Carry on the blog post below about the library's circulation data, beginning right after its final sentence.

> [PASSAGE TO READ]
Start

October 2009 – Self Plagiarism is Style

I really struggled to shoehorn everything I wanted to talk about during my ILI 2009 presentation into the slides, so this blog post goes into a bit more depth than I’ll probably talk about…
slide 1 & 2

I’m still in two minds about whether or not the word “exploit” has too many negative connotations, but what the heck!
If you do use any of the content from the presentation, please drop me an email to let me know 🙂
slide 3

As part of the development of the UK version of Horizon back in the early 1990s, libraries requested that the company (Dynix) add code to log all circulation transactions. Horizon was installed at Huddersfield in 1996 and has been logging circulation data since then. At the time of writing this blog post, we’ve got data for 3,157,111 transactions.
slide 4

With that volume of historical data, it seemed sensible to try and create some useful services for our students. In November 2005, we started dabbling with an Amazon-style “people who borrowed this” service on our OPAC. After some initial testing and tweaking, the service went fully live in January 2006. The following month, we added a web service API (named “pewbot”).
To date, we’ve had over 90,000 clicks on the “people who borrowed this, also borrowed…” suggestions, with a peak of 5,229 clicks in a single month (~175 clicks per day). Apart from the “Did you mean?” spelling suggestions, this has been the most popular tweak we’ve made to our OPAC.
slide 5

Because we’re an academic library, we get peaks and troughs of borrowing throughout the academic year. The busiest times are the start of the new academic year in October and Easter.
slide 6

If you compare the number of clicks on the “people who borrowed this, also borrowed..” suggestions, you can see that it’s broadly similar to the borrowing graph, except for the peak usage. Due to the borrowing peak in October, in November a significant portion of our book stock will be on loan. When our students find that they books they want aren’t available, they seem to find the suggestions useful.
I’m hoping to do some analysis to see if there’s a stronger correlation between the suggested books that are clicked on and then borrowed on the same day during November than during the other months.
slide 7

Once a user logs into the OPAC, we can provide a personal suggestion by generating the suggestions for the books they’ve borrowed recently and then picking one of the titles that comes out near the top.
slide 8

I was originally asked to come up with some code to generate new book lists for each of our seven academic schools. It turned out to be extremely hard to figure out which school a book might have been purchased for, so I turned to the historical book circulation data to come up with a better method.

End

> [RECORDS]
Start

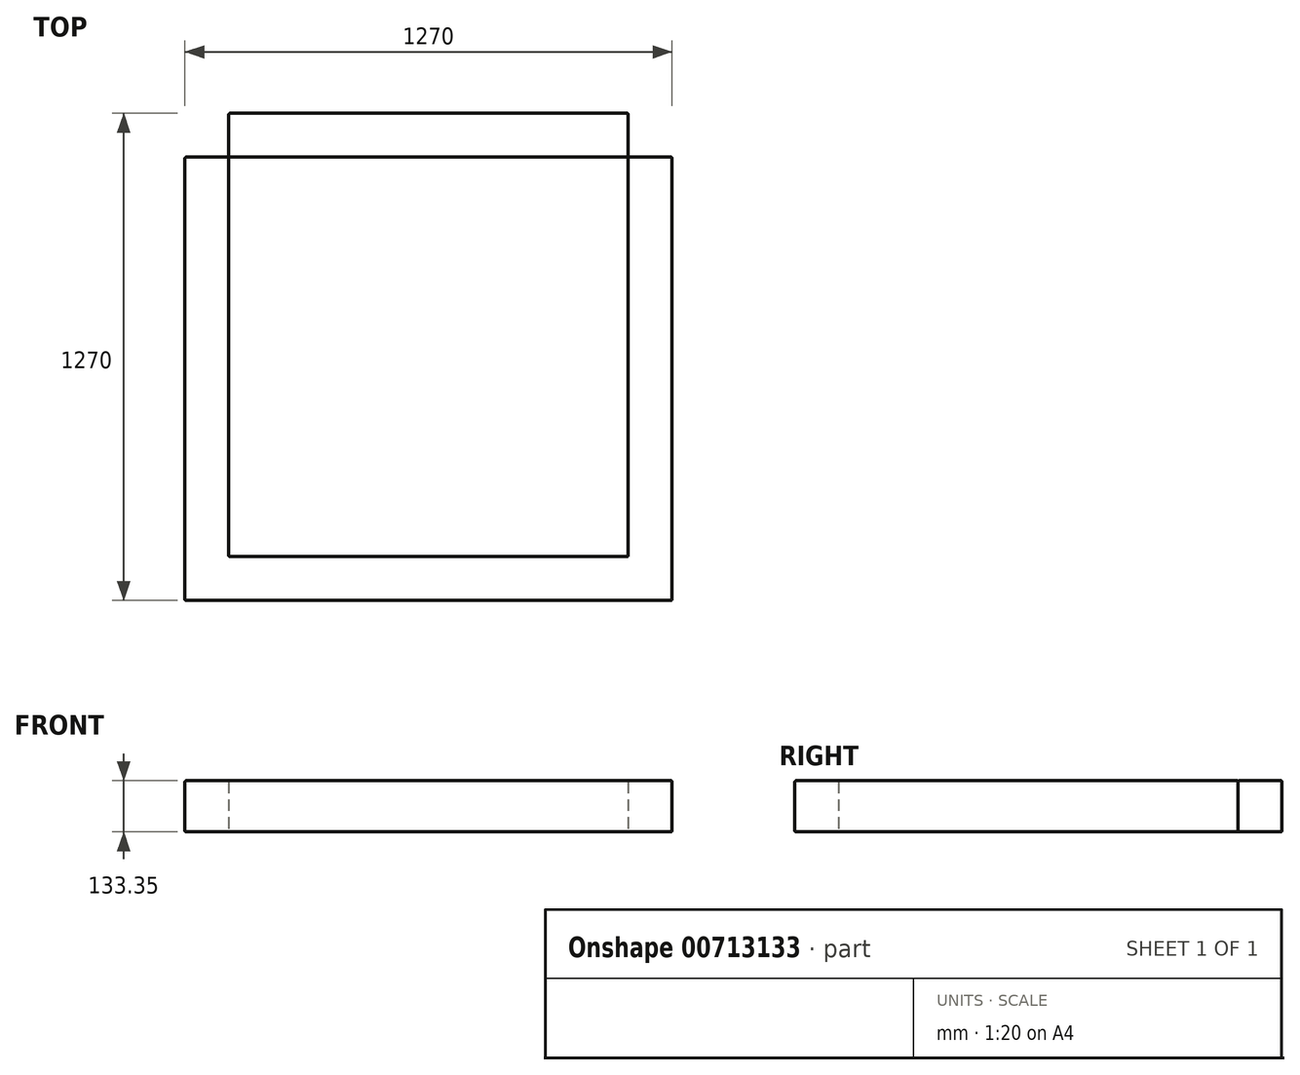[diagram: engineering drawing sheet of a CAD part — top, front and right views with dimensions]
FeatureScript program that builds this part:
annotation { "Feature Type Name" : "Feature", "Feature Type Description" : "" }
export const myFeature = defineFeature(function(context is Context, id is Id, definition is map)
    precondition{}
    {
        {
            var Q0;
            Q0=qCreatedBy(makeId("Top.planeOp"),FACE);
            var sketch = newSketch(context, id + "F0", { "sketchPlane" : qUnion([Q0])});
            skLineSegment(sketch, "E0", {"start": v(0, 0) * mm, "end": v(1270, 0) * mm});
            skLineSegment(sketch, "E1", {"start": v(1270, 0) * mm, "end": v(1270, 1155.7) * mm});
            skLineSegment(sketch, "E2", {"start": v(1270, 1155.7) * mm, "end": v(1155.7, 1155.7) * mm});
            skLineSegment(sketch, "E3", {"start": v(1155.7, 1155.7) * mm, "end": v(1155.7, 114.3) * mm});
            skLineSegment(sketch, "E4", {"start": v(1155.7, 114.3) * mm, "end": v(114.3, 114.3) * mm});
            skLineSegment(sketch, "E5", {"start": v(114.3, 114.3) * mm, "end": v(114.3, 1155.7) * mm});
            skLineSegment(sketch, "E6", {"start": v(114.3, 1155.7) * mm, "end": v(0, 1155.7) * mm});
            skLineSegment(sketch, "E7", {"start": v(0, 1155.7) * mm, "end": v(0, 0) * mm});
            skLineSegment(sketch, "E8", {"start": v(114.3, 1155.7) * mm, "end": v(1155.7, 1155.7) * mm});
            skLineSegment(sketch, "E9", {"start": v(114.3, 1155.7) * mm, "end": v(114.3, 1270) * mm});
            skLineSegment(sketch, "E10", {"start": v(114.3, 1270) * mm, "end": v(1155.7, 1270) * mm});
            skLineSegment(sketch, "E11", {"start": v(1155.7, 1270) * mm, "end": v(1155.7, 1155.7) * mm});
            skSolve(sketch);
        }
        {
            var Q0;
            Q0 = qSketchRegion(id + "F0", true);
            extrude(context, id + "F1", {"entities" : qUnion([Q0]), "depth" : 133.35 * mm, "offsetDistance" : 25.4 * mm});
        }
        {
            var Q0;
            Q0=makeQuery(id+"F0.imprint","IMPRINT",FACE,{"disambiguationData":[TD([[makeQuery(id+"F0.imprint","IMPRINT",EDGE,{"derivedFrom":sQuery(id+"F0.wireOp",EDGE,"E3")}),-1.0]])]});
            extrude(context, id + "F2", {"entities" : qUnion([Q0]), "operationType" : NewBodyOperationType.REMOVE, "endBound" : BoundingType.THROUGH_ALL, "depth" : 25.4 * mm, "offsetDistance" : 25.4 * mm});
        }
        {
            var Q0;
            Q0=makeQuery(id+"F1.opExtrude","SWEPT_EDGE",EDGE,{"disambiguationData":[OSD([sQuery(id+"F0.wireOp",EDGE,"E6"),sQuery(id+"F0.wireOp",EDGE,"E7")])]});
            var Q1;
            Q1=makeQuery(id+"F1.opExtrude","SWEPT_FACE",FACE,{"disambiguationData":[OSD([sQuery(id+"F0.wireOp",EDGE,"E6")])]});
            var Q2;
            Q2=makeQuery(id+"F1.opExtrude","SWEPT_FACE",FACE,{"disambiguationData":[OSD([sQuery(id+"F0.wireOp",EDGE,"E7")])]});
            var Q3;
            Q3=makeQuery(id+"F1.opExtrude","CAP_EDGE",EDGE,{"disambiguationData":[OSD([sQuery(id+"F0.wireOp",EDGE,"E0")])],"isStart":true});
            var Q4;
            Q4=makeQuery(id+"F1.opExtrude","CAP_EDGE",EDGE,{"disambiguationData":[OSD([sQuery(id+"F0.wireOp",EDGE,"E0")])],"isStart":false});
            var Q5;
            Q5=makeQuery(id+"F1.opExtrude","CAP_EDGE",EDGE,{"disambiguationData":[OSD([sQuery(id+"F0.wireOp",EDGE,"E2")])],"isStart":true});
            var Q6;
            Q6=makeQuery(id+"F1.opExtrude","CAP_EDGE",EDGE,{"disambiguationData":[OSD([sQuery(id+"F0.wireOp",EDGE,"E7")])],"isStart":false});
            var Q7;
            Q7=makeQuery(id+"F1.opExtrude","CAP_EDGE",EDGE,{"disambiguationData":[OSD([sQuery(id+"F0.wireOp",EDGE,"E7")])],"isStart":true});
            var Q8;
            Q8=makeQuery(id+"F2.boolean.opBoolean","COPY",EDGE,{"derivedFrom":makeQuery(id+"F2.opExtrude","SWEPT_EDGE",EDGE,{"disambiguationData":[OSD([sQuery(id+"F0.wireOp",EDGE,"E3"),sQuery(id+"F0.wireOp",EDGE,"E4")])]})});
            var Q9;
            Q9=makeQuery(id+"F2.boolean.opBoolean","COPY",EDGE,{"derivedFrom":makeQuery(id+"F2.opExtrude","SWEPT_EDGE",EDGE,{"disambiguationData":[OSD([sQuery(id+"F0.wireOp",EDGE,"E4"),sQuery(id+"F0.wireOp",EDGE,"E5")])]})});
            var Q10;
            Q10=makeQuery(id+"F1.opExtrude","CAP_EDGE",EDGE,{"disambiguationData":[OSD([sQuery(id+"F0.wireOp",EDGE,"E1")])],"isStart":true});
            var Q11;
            Q11=makeQuery(id+"F2.boolean.opBoolean","INTERSECT",EDGE,{"derivedFrom":[makeQuery(id+"F1.opExtrude","CAP_FACE",FACE,{"disambiguationData":[OSD([sQuery(id+"F0.wireOp",EDGE,"E0"),sQuery(id+"F0.wireOp",EDGE,"E1"),sQuery(id+"F0.wireOp",EDGE,"E2"),sQuery(id+"F0.wireOp",EDGE,"E6"),sQuery(id+"F0.wireOp",EDGE,"E7"),sQuery(id+"F0.wireOp",EDGE,"E9"),sQuery(id+"F0.wireOp",EDGE,"E10"),sQuery(id+"F0.wireOp",EDGE,"E11")])],"isStart":false}),makeQuery(id+"F2.opExtrude","SWEPT_FACE",FACE,{"disambiguationData":[OSD([sQuery(id+"F0.wireOp",EDGE,"E4")])]})]});
            var Q12;
            Q12=makeQuery(id+"F2.boolean.opBoolean","COPY",EDGE,{"derivedFrom":makeQuery(id+"F2.opExtrude","CAP_EDGE",EDGE,{"disambiguationData":[OSD([sQuery(id+"F0.wireOp",EDGE,"E3")])],"isStart":true})});
            var Q13;
            Q13=makeQuery(id+"F2.boolean.opBoolean","COPY",FACE,{"derivedFrom":makeQuery(id+"F2.opExtrude","SWEPT_FACE",FACE,{"disambiguationData":[OSD([sQuery(id+"F0.wireOp",EDGE,"E4")])]})});
            var Q14;
            {var subQ0=sQuery(id+"F0.wireOp",EDGE,"E6");var subQ1=sQuery(id+"F0.wireOp",EDGE,"E5");var subQ2=sQuery(id+"F0.wireOp",EDGE,"E9");var subQ3=sQuery(id+"F0.wireOp",EDGE,"E8");Q14=makeQuery(id+"F2.boolean.opBoolean","MERGE",EDGE,{"disambiguationData":[topologyDisambiguationEdgeConnected([makeQuery(id+"F1.opExtrude","SWEPT_FACE",FACE,{"disambiguationData":[OSD([subQ0])]})])],"derivedFrom":[makeQuery(id+"F1.opExtrude","SWEPT_EDGE",EDGE,{"disambiguationData":[OSD([subQ1,subQ0,subQ3,subQ2])]}),makeQuery(id+"F2.opExtrude","SWEPT_EDGE",EDGE,{"disambiguationData":[OSD([subQ1,subQ0,subQ3,subQ2])]})]});}
            var Q15;
            Q15=makeQuery(id+"F2.boolean.opBoolean","INTERSECT",EDGE,{"derivedFrom":[makeQuery(id+"F1.opExtrude","CAP_FACE",FACE,{"disambiguationData":[OSD([sQuery(id+"F0.wireOp",EDGE,"E0"),sQuery(id+"F0.wireOp",EDGE,"E1"),sQuery(id+"F0.wireOp",EDGE,"E2"),sQuery(id+"F0.wireOp",EDGE,"E6"),sQuery(id+"F0.wireOp",EDGE,"E7"),sQuery(id+"F0.wireOp",EDGE,"E9"),sQuery(id+"F0.wireOp",EDGE,"E10"),sQuery(id+"F0.wireOp",EDGE,"E11")])],"isStart":false}),makeQuery(id+"F2.opExtrude","SWEPT_FACE",FACE,{"disambiguationData":[OSD([sQuery(id+"F0.wireOp",EDGE,"E5")])]})]});
            var Q16;
            {var subQ0=sQuery(id+"F0.wireOp",EDGE,"E2");var subQ1=sQuery(id+"F0.wireOp",EDGE,"E1");var subQ2=sQuery(id+"F0.wireOp",EDGE,"E6");var subQ3=sQuery(id+"F0.wireOp",EDGE,"E0");var subQ4=sQuery(id+"F0.wireOp",EDGE,"E7");Q16=makeQuery(id+"F2.boolean.opBoolean","SPLIT",FACE,{"disambiguationData":[TD([makeQuery(id+"F1.opExtrude","SWEPT_FACE",FACE,{"disambiguationData":[OSD([subQ3])]})])],"derivedFrom":makeQuery(id+"F1.opExtrude","CAP_FACE",FACE,{"disambiguationData":[OSD([subQ3,subQ1,subQ0,subQ2,subQ4,sQuery(id+"F0.wireOp",EDGE,"E9"),sQuery(id+"F0.wireOp",EDGE,"E10"),sQuery(id+"F0.wireOp",EDGE,"E11")])],"isStart":true})});}
            var Q17;
            Q17=makeQuery(id+"F2.boolean.opBoolean","COPY",EDGE,{"derivedFrom":makeQuery(id+"F2.opExtrude","CAP_EDGE",EDGE,{"disambiguationData":[OSD([sQuery(id+"F0.wireOp",EDGE,"E5")])],"isStart":true})});
            var Q18;
            Q18=makeQuery(id+"F2.boolean.opBoolean","COPY",FACE,{"derivedFrom":makeQuery(id+"F2.opExtrude","SWEPT_FACE",FACE,{"disambiguationData":[OSD([sQuery(id+"F0.wireOp",EDGE,"E5")])]})});
            var Q19;
            Q19=makeQuery(id+"F1.opExtrude","SWEPT_EDGE",EDGE,{"disambiguationData":[OSD([sQuery(id+"F0.wireOp",EDGE,"E0"),sQuery(id+"F0.wireOp",EDGE,"E1")])]});
            var Q20;
            Q20=makeQuery(id+"F1.opExtrude","SWEPT_FACE",FACE,{"disambiguationData":[OSD([sQuery(id+"F0.wireOp",EDGE,"E0")])]});
            var Q21;
            Q21=makeQuery(id+"F1.opExtrude","SWEPT_EDGE",EDGE,{"disambiguationData":[OSD([sQuery(id+"F0.wireOp",EDGE,"E0"),sQuery(id+"F0.wireOp",EDGE,"E7")])]});
            var Q22;
            Q22=makeQuery(id+"F1.opExtrude","SWEPT_EDGE",EDGE,{"disambiguationData":[OSD([sQuery(id+"F0.wireOp",EDGE,"E9"),sQuery(id+"F0.wireOp",EDGE,"E10")])]});
            var Q23;
            Q23=makeQuery(id+"F1.opExtrude","SWEPT_FACE",FACE,{"disambiguationData":[OSD([sQuery(id+"F0.wireOp",EDGE,"E9")])]});
            var Q24;
            {var subQ0=sQuery(id+"F0.wireOp",EDGE,"E9");var subQ1=sQuery(id+"F0.wireOp",EDGE,"E10");var subQ2=sQuery(id+"F0.wireOp",EDGE,"E11");Q24=makeQuery(id+"F2.boolean.opBoolean","SPLIT",FACE,{"disambiguationData":[TD([makeQuery(id+"F1.opExtrude","SWEPT_FACE",FACE,{"disambiguationData":[OSD([subQ0])]})])],"derivedFrom":makeQuery(id+"F1.opExtrude","CAP_FACE",FACE,{"disambiguationData":[OSD([sQuery(id+"F0.wireOp",EDGE,"E0"),sQuery(id+"F0.wireOp",EDGE,"E1"),sQuery(id+"F0.wireOp",EDGE,"E2"),sQuery(id+"F0.wireOp",EDGE,"E6"),sQuery(id+"F0.wireOp",EDGE,"E7"),subQ0,subQ1,subQ2])],"isStart":true})});}
            var Q25;
            Q25=makeQuery(id+"F1.opExtrude","CAP_EDGE",EDGE,{"disambiguationData":[OSD([sQuery(id+"F0.wireOp",EDGE,"E10")])],"isStart":true});
            var Q26;
            Q26=makeQuery(id+"F1.opExtrude","CAP_EDGE",EDGE,{"disambiguationData":[OSD([sQuery(id+"F0.wireOp",EDGE,"E11")])],"isStart":true});
            var Q27;
            Q27=makeQuery(id+"F2.boolean.opBoolean","COPY",EDGE,{"derivedFrom":makeQuery(id+"F2.opExtrude","CAP_EDGE",EDGE,{"disambiguationData":[OSD([sQuery(id+"F0.wireOp",EDGE,"E4")])],"isStart":true})});
            var Q28;
            Q28=makeQuery(id+"F1.opExtrude","CAP_EDGE",EDGE,{"disambiguationData":[OSD([sQuery(id+"F0.wireOp",EDGE,"E6")])],"isStart":false});
            var Q29;
            Q29=makeQuery(id+"F1.opExtrude","CAP_EDGE",EDGE,{"disambiguationData":[OSD([sQuery(id+"F0.wireOp",EDGE,"E6")])],"isStart":true});
            var Q30;
            Q30=makeQuery(id+"F1.opExtrude","CAP_EDGE",EDGE,{"disambiguationData":[OSD([sQuery(id+"F0.wireOp",EDGE,"E9")])],"isStart":true});
            var Q31;
            Q31=makeQuery(id+"F1.opExtrude","CAP_EDGE",EDGE,{"disambiguationData":[OSD([sQuery(id+"F0.wireOp",EDGE,"E9")])],"isStart":false});
            var Q32;
            Q32=makeQuery(id+"F2.boolean.opBoolean","COPY",EDGE,{"derivedFrom":makeQuery(id+"F2.opExtrude","CAP_EDGE",EDGE,{"disambiguationData":[OSD([sQuery(id+"F0.wireOp",EDGE,"E8")])],"isStart":true})});
            var Q33;
            {var subQ0=sQuery(id+"F0.wireOp",EDGE,"E9");var subQ1=sQuery(id+"F0.wireOp",EDGE,"E8");var subQ2=sQuery(id+"F0.wireOp",EDGE,"E6");var subQ3=sQuery(id+"F0.wireOp",EDGE,"E5");Q33=makeQuery(id+"F2.boolean.opBoolean","MERGE",EDGE,{"disambiguationData":[topologyDisambiguationEdgeConnected([makeQuery(id+"F1.opExtrude","SWEPT_FACE",FACE,{"disambiguationData":[OSD([subQ0])]})])],"derivedFrom":[makeQuery(id+"F1.opExtrude","SWEPT_EDGE",EDGE,{"disambiguationData":[OSD([subQ3,subQ2,subQ1,subQ0])]}),makeQuery(id+"F2.opExtrude","SWEPT_EDGE",EDGE,{"disambiguationData":[OSD([subQ3,subQ2,subQ1,subQ0])]})]});}
            var Q34;
            Q34=makeQuery(id+"F1.opExtrude","SWEPT_FACE",FACE,{"disambiguationData":[OSD([sQuery(id+"F0.wireOp",EDGE,"E2")])]});
            var Q35;
            Q35=makeQuery(id+"F1.opExtrude","SWEPT_FACE",FACE,{"disambiguationData":[OSD([sQuery(id+"F0.wireOp",EDGE,"E1")])]});
            var Q36;
            {var subQ0=sQuery(id+"F0.wireOp",EDGE,"E2");var subQ1=sQuery(id+"F0.wireOp",EDGE,"E3");var subQ2=sQuery(id+"F0.wireOp",EDGE,"E11");var subQ3=sQuery(id+"F0.wireOp",EDGE,"E8");Q36=makeQuery(id+"F2.boolean.opBoolean","MERGE",EDGE,{"disambiguationData":[topologyDisambiguationEdgeConnected([makeQuery(id+"F1.opExtrude","SWEPT_FACE",FACE,{"disambiguationData":[OSD([subQ0])]})])],"derivedFrom":[makeQuery(id+"F1.opExtrude","SWEPT_EDGE",EDGE,{"disambiguationData":[OSD([subQ0,subQ1,subQ3,subQ2])]}),makeQuery(id+"F2.opExtrude","SWEPT_EDGE",EDGE,{"disambiguationData":[OSD([subQ0,subQ1,subQ3,subQ2])]})]});}
            var Q37;
            Q37=makeQuery(id+"F1.opExtrude","CAP_EDGE",EDGE,{"disambiguationData":[OSD([sQuery(id+"F0.wireOp",EDGE,"E1")])],"isStart":false});
            var Q38;
            Q38=makeQuery(id+"F2.boolean.opBoolean","COPY",FACE,{"derivedFrom":makeQuery(id+"F2.opExtrude","SWEPT_FACE",FACE,{"disambiguationData":[OSD([sQuery(id+"F0.wireOp",EDGE,"E3")])]})});
            var Q39;
            {var subQ0=sQuery(id+"F0.wireOp",EDGE,"E2");var subQ1=sQuery(id+"F0.wireOp",EDGE,"E1");var subQ2=sQuery(id+"F0.wireOp",EDGE,"E6");var subQ3=sQuery(id+"F0.wireOp",EDGE,"E0");var subQ4=sQuery(id+"F0.wireOp",EDGE,"E7");Q39=makeQuery(id+"F2.boolean.opBoolean","SPLIT",FACE,{"disambiguationData":[TD([makeQuery(id+"F1.opExtrude","SWEPT_FACE",FACE,{"disambiguationData":[OSD([subQ3])]})])],"derivedFrom":makeQuery(id+"F1.opExtrude","CAP_FACE",FACE,{"disambiguationData":[OSD([subQ3,subQ1,subQ0,subQ2,subQ4,sQuery(id+"F0.wireOp",EDGE,"E9"),sQuery(id+"F0.wireOp",EDGE,"E10"),sQuery(id+"F0.wireOp",EDGE,"E11")])],"isStart":false})});}
            var Q40;
            Q40=makeQuery(id+"F2.boolean.opBoolean","INTERSECT",EDGE,{"derivedFrom":[makeQuery(id+"F1.opExtrude","CAP_FACE",FACE,{"disambiguationData":[OSD([sQuery(id+"F0.wireOp",EDGE,"E0"),sQuery(id+"F0.wireOp",EDGE,"E1"),sQuery(id+"F0.wireOp",EDGE,"E2"),sQuery(id+"F0.wireOp",EDGE,"E6"),sQuery(id+"F0.wireOp",EDGE,"E7"),sQuery(id+"F0.wireOp",EDGE,"E9"),sQuery(id+"F0.wireOp",EDGE,"E10"),sQuery(id+"F0.wireOp",EDGE,"E11")])],"isStart":false}),makeQuery(id+"F2.opExtrude","SWEPT_FACE",FACE,{"disambiguationData":[OSD([sQuery(id+"F0.wireOp",EDGE,"E3")])]})]});
            var Q41;
            Q41=makeQuery(id+"F1.opExtrude","SWEPT_FACE",FACE,{"disambiguationData":[OSD([sQuery(id+"F0.wireOp",EDGE,"E11")])]});
            var Q42;
            Q42=makeQuery(id+"F1.opExtrude","SWEPT_FACE",FACE,{"disambiguationData":[OSD([sQuery(id+"F0.wireOp",EDGE,"E10")])]});
            var Q43;
            Q43=makeQuery(id+"F2.boolean.opBoolean","INTERSECT",EDGE,{"derivedFrom":[makeQuery(id+"F1.opExtrude","CAP_FACE",FACE,{"disambiguationData":[OSD([sQuery(id+"F0.wireOp",EDGE,"E0"),sQuery(id+"F0.wireOp",EDGE,"E1"),sQuery(id+"F0.wireOp",EDGE,"E2"),sQuery(id+"F0.wireOp",EDGE,"E6"),sQuery(id+"F0.wireOp",EDGE,"E7"),sQuery(id+"F0.wireOp",EDGE,"E9"),sQuery(id+"F0.wireOp",EDGE,"E10"),sQuery(id+"F0.wireOp",EDGE,"E11")])],"isStart":false}),makeQuery(id+"F2.opExtrude","SWEPT_FACE",FACE,{"disambiguationData":[OSD([sQuery(id+"F0.wireOp",EDGE,"E8")])]})]});
            var Q44;
            {var subQ0=sQuery(id+"F0.wireOp",EDGE,"E9");var subQ1=sQuery(id+"F0.wireOp",EDGE,"E10");var subQ2=sQuery(id+"F0.wireOp",EDGE,"E11");Q44=makeQuery(id+"F2.boolean.opBoolean","SPLIT",FACE,{"disambiguationData":[TD([makeQuery(id+"F1.opExtrude","SWEPT_FACE",FACE,{"disambiguationData":[OSD([subQ0])]})])],"derivedFrom":makeQuery(id+"F1.opExtrude","CAP_FACE",FACE,{"disambiguationData":[OSD([sQuery(id+"F0.wireOp",EDGE,"E0"),sQuery(id+"F0.wireOp",EDGE,"E1"),sQuery(id+"F0.wireOp",EDGE,"E2"),sQuery(id+"F0.wireOp",EDGE,"E6"),sQuery(id+"F0.wireOp",EDGE,"E7"),subQ0,subQ1,subQ2])],"isStart":false})});}
            var Q45;
            Q45=makeQuery(id+"F1.opExtrude","CAP_EDGE",EDGE,{"disambiguationData":[OSD([sQuery(id+"F0.wireOp",EDGE,"E10")])],"isStart":false});
            var Q46;
            Q46=makeQuery(id+"F2.boolean.opBoolean","COPY",FACE,{"derivedFrom":makeQuery(id+"F2.opExtrude","SWEPT_FACE",FACE,{"disambiguationData":[OSD([sQuery(id+"F0.wireOp",EDGE,"E8")])]})});
            var Q47;
            Q47=makeQuery(id+"F1.opExtrude","SWEPT_EDGE",EDGE,{"disambiguationData":[OSD([sQuery(id+"F0.wireOp",EDGE,"E1"),sQuery(id+"F0.wireOp",EDGE,"E2")])]});
            var Q48;
            Q48=makeQuery(id+"F1.opExtrude","CAP_EDGE",EDGE,{"disambiguationData":[OSD([sQuery(id+"F0.wireOp",EDGE,"E2")])],"isStart":false});
            var Q49;
            Q49=makeQuery(id+"F1.opExtrude","SWEPT_EDGE",EDGE,{"disambiguationData":[OSD([sQuery(id+"F0.wireOp",EDGE,"E10"),sQuery(id+"F0.wireOp",EDGE,"E11")])]});
            var Q50;
            Q50=makeQuery(id+"F1.opExtrude","CAP_EDGE",EDGE,{"disambiguationData":[OSD([sQuery(id+"F0.wireOp",EDGE,"E11")])],"isStart":false});
            var Q51;
            {var subQ0=sQuery(id+"F0.wireOp",EDGE,"E11");var subQ1=sQuery(id+"F0.wireOp",EDGE,"E8");var subQ2=sQuery(id+"F0.wireOp",EDGE,"E3");var subQ3=sQuery(id+"F0.wireOp",EDGE,"E2");Q51=makeQuery(id+"F2.boolean.opBoolean","MERGE",EDGE,{"disambiguationData":[topologyDisambiguationEdgeConnected([makeQuery(id+"F1.opExtrude","SWEPT_FACE",FACE,{"disambiguationData":[OSD([subQ0])]})])],"derivedFrom":[makeQuery(id+"F1.opExtrude","SWEPT_EDGE",EDGE,{"disambiguationData":[OSD([subQ3,subQ2,subQ1,subQ0])]}),makeQuery(id+"F2.opExtrude","SWEPT_EDGE",EDGE,{"disambiguationData":[OSD([subQ3,subQ2,subQ1,subQ0])]})]});}
            fillet(context, id + "F3", {"entities" : qUnion([Q0, Q1, Q2, Q3, Q4, Q5, Q6, Q7, Q8, Q9, Q10, Q11, Q12, Q13, Q14, Q15, Q16, Q17, Q18, Q19, Q20, Q21, Q22, Q23, Q24, Q25, Q26, Q27, Q28, Q29, Q30, Q31, Q32, Q33, Q34, Q35, Q36, Q37, Q38, Q39, Q40, Q41, Q42, Q43, Q44, Q45, Q46, Q47, Q48, Q49, Q50, Q51]), "radius" : 2.54 * mm, "tangentPropagation" : true, "allowEdgeOverflow" : false});
        }
    });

End

> [SOLVED PROBLEM]
Rather than having a new book list per school, we’re now offering new book lists per course of study.
The way it’s done is really simple — for each course, we analyse all of the books borrowed by students on that course and then automatically build up a Dewey lending profile. Whenever a new book is added to our catalogue, we check to see which courses have previously borrowed heavily from that Dewey class and then add the book details to their feeds.
The feeds are picked up by the University Portal, so students should see the new book list for their course and (touch wood!) the titles will be highly relevant to their studies.
slide 9

One of the comments I frequently hear is that book recommendation services might create a “vicious circle” of borrowing, with only the most popular books being recommended. At Huddersfield, we’ve seen the opposite — since adding recommendations and suggestions, the range of stock being borrowed has started to widen.
From 2000 to 2005, the range of titles being borrowed per year was around 65,000 (which is approximately 25% of the titles held by the library). Since adding the features in early 2006, we’ve seen a year-on-year increase in the range of titles being borrowed. In 2009, we expect to see over 80,000 titles in circulation, which is close to 33% of the titles held by the library.
I strongly believe that by adding serendipity to our catalogue, we’re seeing a very positive trend in borrowing by our students.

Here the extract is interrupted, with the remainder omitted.